* Action item
Please copy the records exactly as they appear, with all pictures left out.

* The data
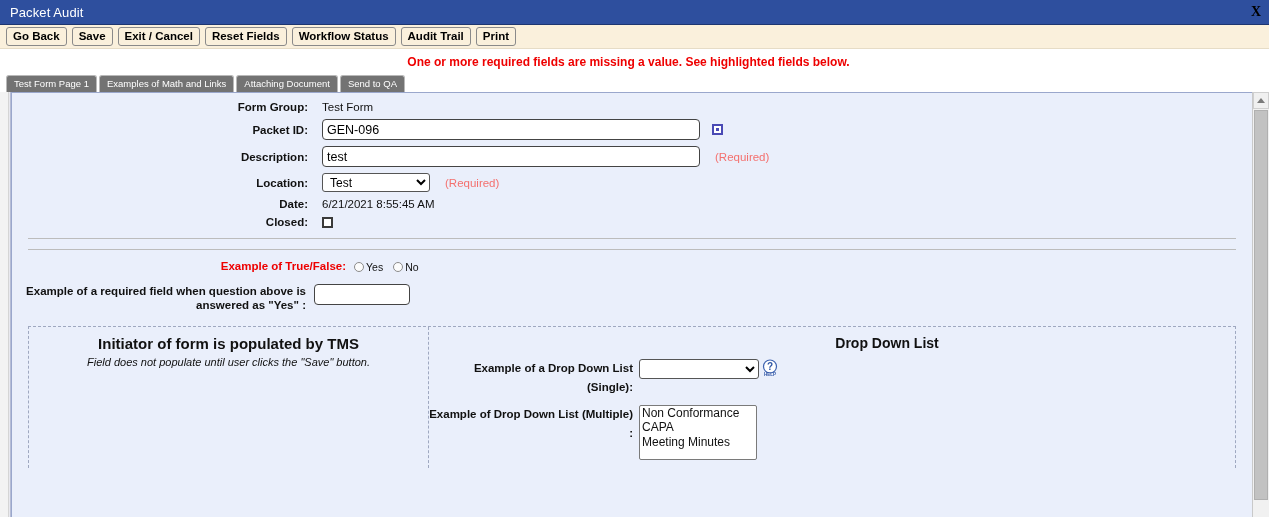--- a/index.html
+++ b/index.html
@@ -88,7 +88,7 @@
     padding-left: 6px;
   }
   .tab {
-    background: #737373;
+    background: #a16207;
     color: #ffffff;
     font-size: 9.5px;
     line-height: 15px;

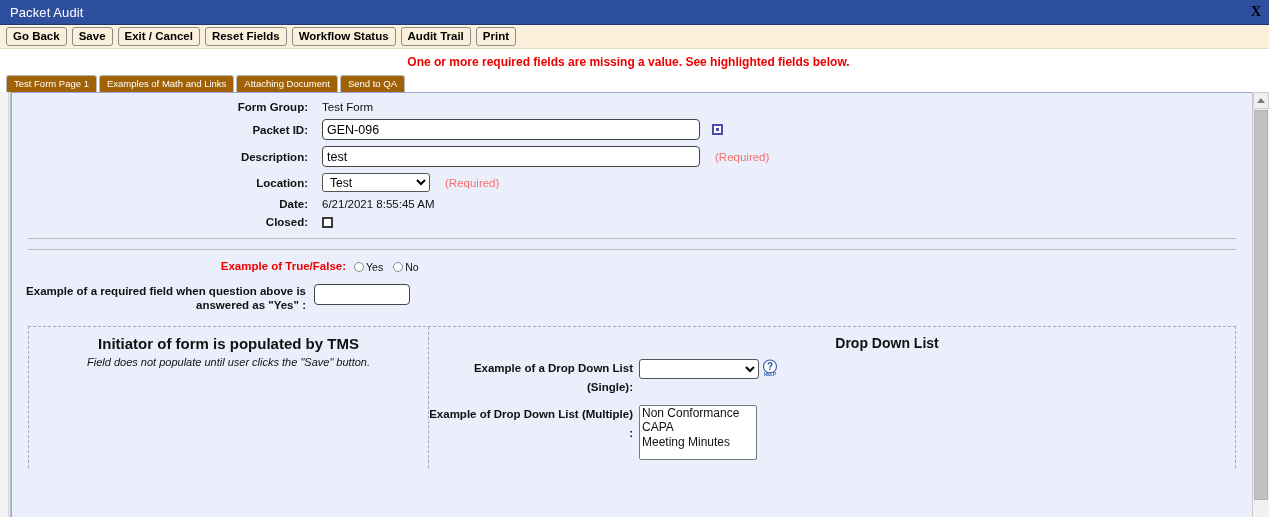--- a/index.html
+++ b/index.html
@@ -253,7 +253,6 @@
     font-size: 11.5px;
     font-weight: bold;
     color: #ee0000;
-    margin-left: 40px;
   }
   .radio-group { display:flex; align-items: flex-end; gap: 10px; padding-top:2px;}
   .radio-item { display:flex; align-items: flex-end; gap: 2px; cursor:pointer;}

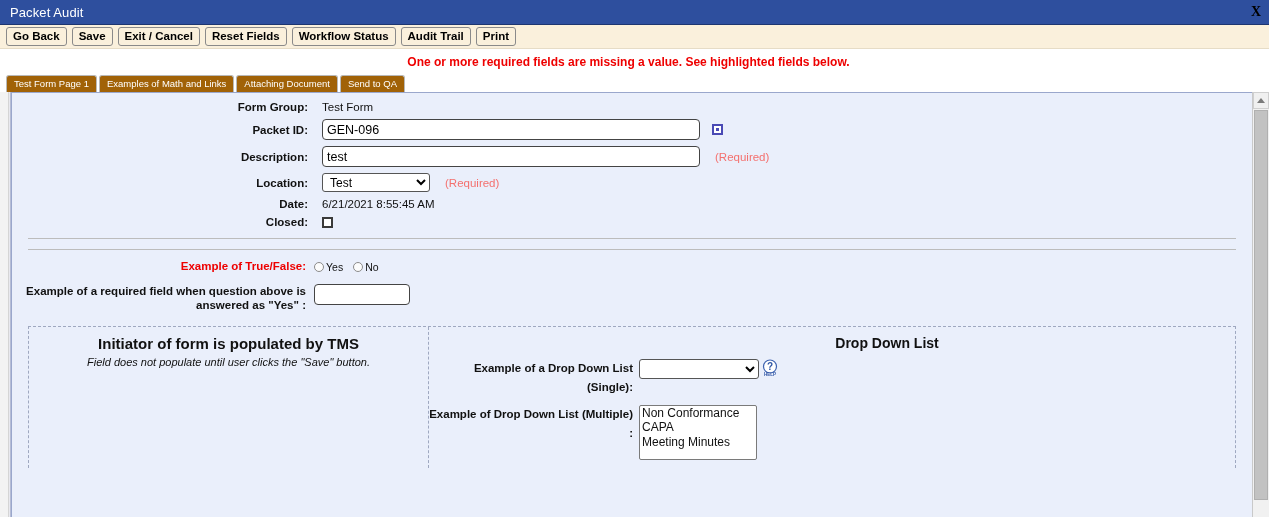--- a/index.html
+++ b/index.html
@@ -265,7 +265,7 @@
   }
   .radio-label { font-size: 10.5px; color:#111; line-height: 10px; }
 
-  .reqq-row { display:flex; align-items:flex-start; margin-top: 12px; }
+  .reqq-row { display:flex; align-items:flex-start; margin-top: 12px; flex-direction: column; }
   .reqq-label {
     width: 302px;
     text-align: right;

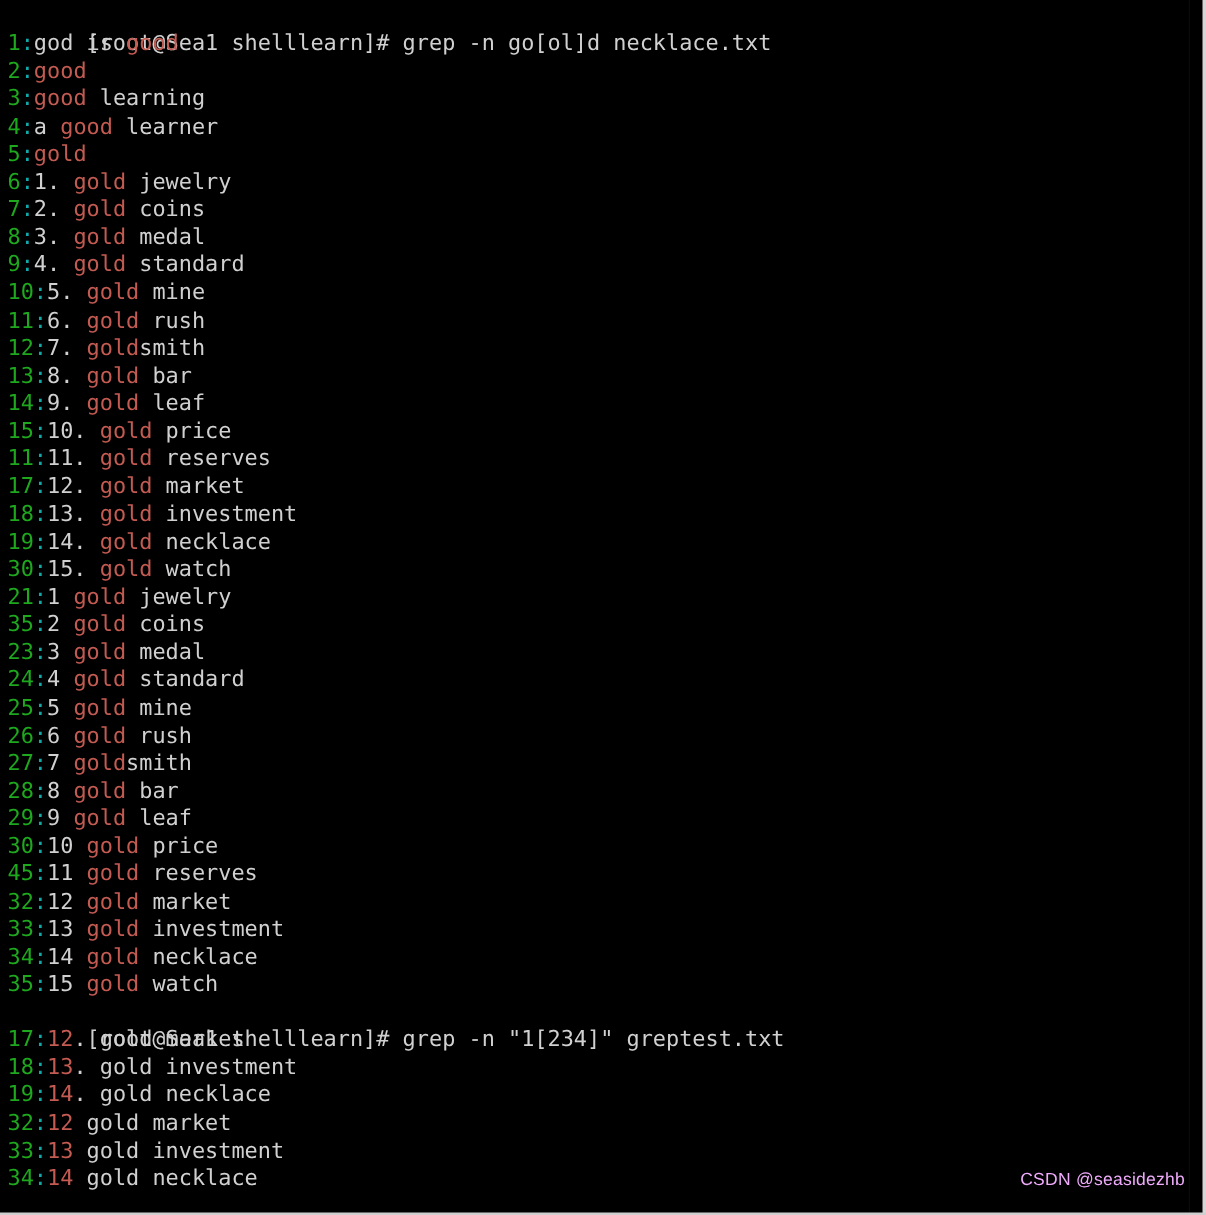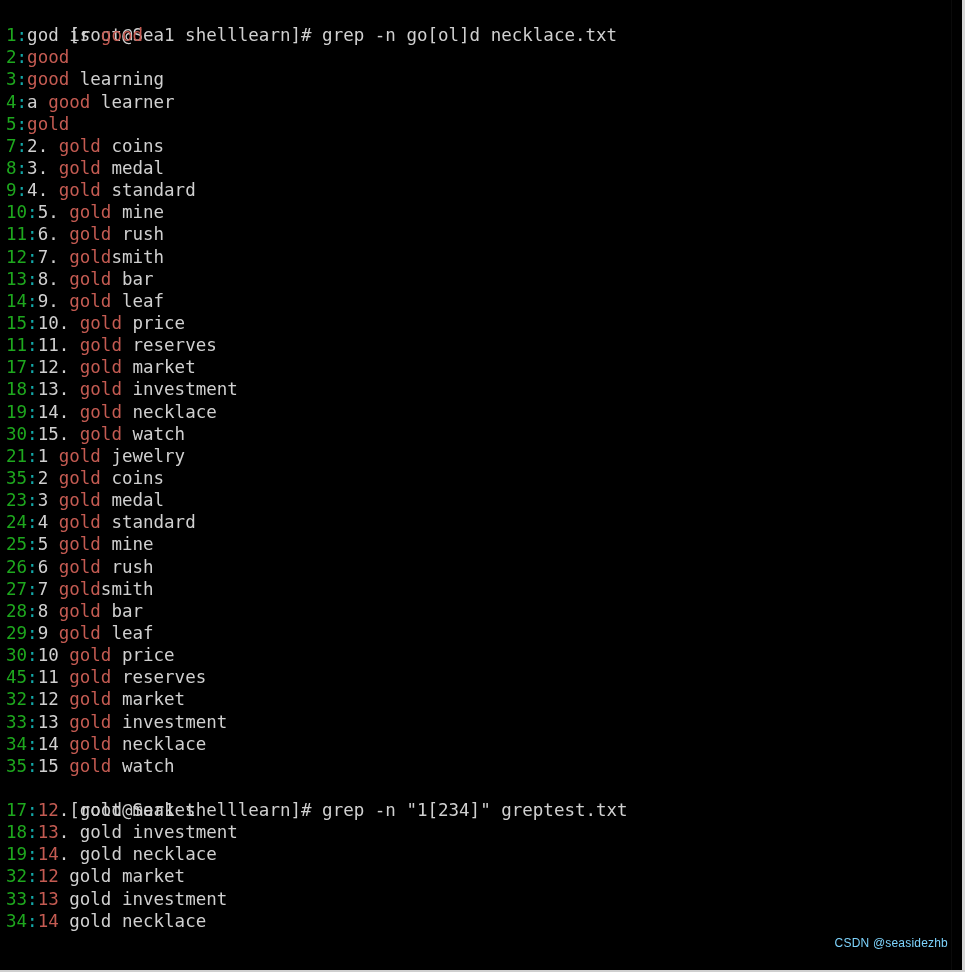--- a/index.html
+++ b/index.html
@@ -97,6 +97,7 @@
         <div class="line"><span class="c-green">3</span><span class="c-cyan">:</span><span class="c-red">good</span><span class="c-plain"> learning</span></div>
         <div class="line"><span class="c-green">4</span><span class="c-cyan">:</span><span class="c-plain">a </span><span class="c-red">good</span><span class="c-plain"> learner</span></div>
         <div class="line"><span class="c-green">5</span><span class="c-cyan">:</span><span class="c-red">gold</span></div>
+        <div class="line"><span class="c-green">6</span><span class="c-cyan">:</span><span class="c-plain">1. </span><span class="c-red">gold</span><span class="c-plain"> jewelry</span></div>
         <div class="line"><span class="c-green">7</span><span class="c-cyan">:</span><span class="c-plain">2. </span><span class="c-red">gold</span><span class="c-plain"> coins</span></div>
         <div class="line"><span class="c-green">8</span><span class="c-cyan">:</span><span class="c-plain">3. </span><span class="c-red">gold</span><span class="c-plain"> medal</span></div>
         <div class="line"><span class="c-green">9</span><span class="c-cyan">:</span><span class="c-plain">4. </span><span class="c-red">gold</span><span class="c-plain"> standard</span></div>

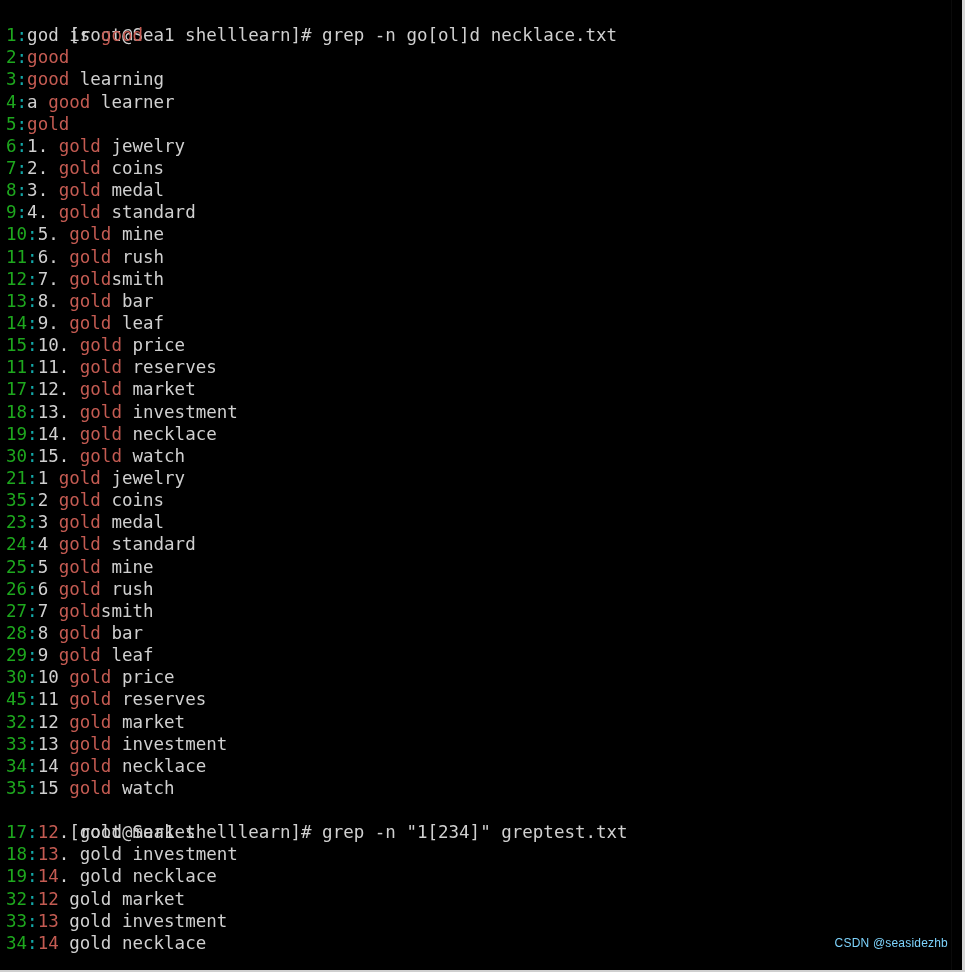--- a/index.html
+++ b/index.html
@@ -73,9 +73,9 @@
     position: absolute;
     right: 17px;
     bottom: 18px;
-    color: #7dd3fc;
+    color: #f0abfc;
     font-family: "Liberation Sans", sans-serif;
-    font-size: 12px;
+    font-size: 14px;
     letter-spacing: 0.2px;
     user-select: none;
   }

* Task output
--- a/index.html
+++ b/index.html
@@ -88,7 +88,7 @@
     padding-left: 6px;
   }
   .tab {
-    background: #737373;
+    background: #a16207;
     color: #ffffff;
     font-size: 9.5px;
     line-height: 15px;

--- a/index.html
+++ b/index.html
@@ -253,7 +253,6 @@
     font-size: 11.5px;
     font-weight: bold;
     color: #ee0000;
-    margin-left: 40px;
   }
   .radio-group { display:flex; align-items: flex-end; gap: 10px; padding-top:2px;}
   .radio-item { display:flex; align-items: flex-end; gap: 2px; cursor:pointer;}

--- a/index.html
+++ b/index.html
@@ -265,7 +265,7 @@
   }
   .radio-label { font-size: 10.5px; color:#111; line-height: 10px; }
 
-  .reqq-row { display:flex; align-items:flex-start; margin-top: 12px; }
+  .reqq-row { display:flex; align-items:flex-start; margin-top: 12px; flex-direction: column; }
   .reqq-label {
     width: 302px;
     text-align: right;

--- a/index.html
+++ b/index.html
@@ -97,6 +97,7 @@
         <div class="line"><span class="c-green">3</span><span class="c-cyan">:</span><span class="c-red">good</span><span class="c-plain"> learning</span></div>
         <div class="line"><span class="c-green">4</span><span class="c-cyan">:</span><span class="c-plain">a </span><span class="c-red">good</span><span class="c-plain"> learner</span></div>
         <div class="line"><span class="c-green">5</span><span class="c-cyan">:</span><span class="c-red">gold</span></div>
+        <div class="line"><span class="c-green">6</span><span class="c-cyan">:</span><span class="c-plain">1. </span><span class="c-red">gold</span><span class="c-plain"> jewelry</span></div>
         <div class="line"><span class="c-green">7</span><span class="c-cyan">:</span><span class="c-plain">2. </span><span class="c-red">gold</span><span class="c-plain"> coins</span></div>
         <div class="line"><span class="c-green">8</span><span class="c-cyan">:</span><span class="c-plain">3. </span><span class="c-red">gold</span><span class="c-plain"> medal</span></div>
         <div class="line"><span class="c-green">9</span><span class="c-cyan">:</span><span class="c-plain">4. </span><span class="c-red">gold</span><span class="c-plain"> standard</span></div>

--- a/index.html
+++ b/index.html
@@ -73,9 +73,9 @@
     position: absolute;
     right: 17px;
     bottom: 18px;
-    color: #7dd3fc;
+    color: #f0abfc;
     font-family: "Liberation Sans", sans-serif;
-    font-size: 12px;
+    font-size: 14px;
     letter-spacing: 0.2px;
     user-select: none;
   }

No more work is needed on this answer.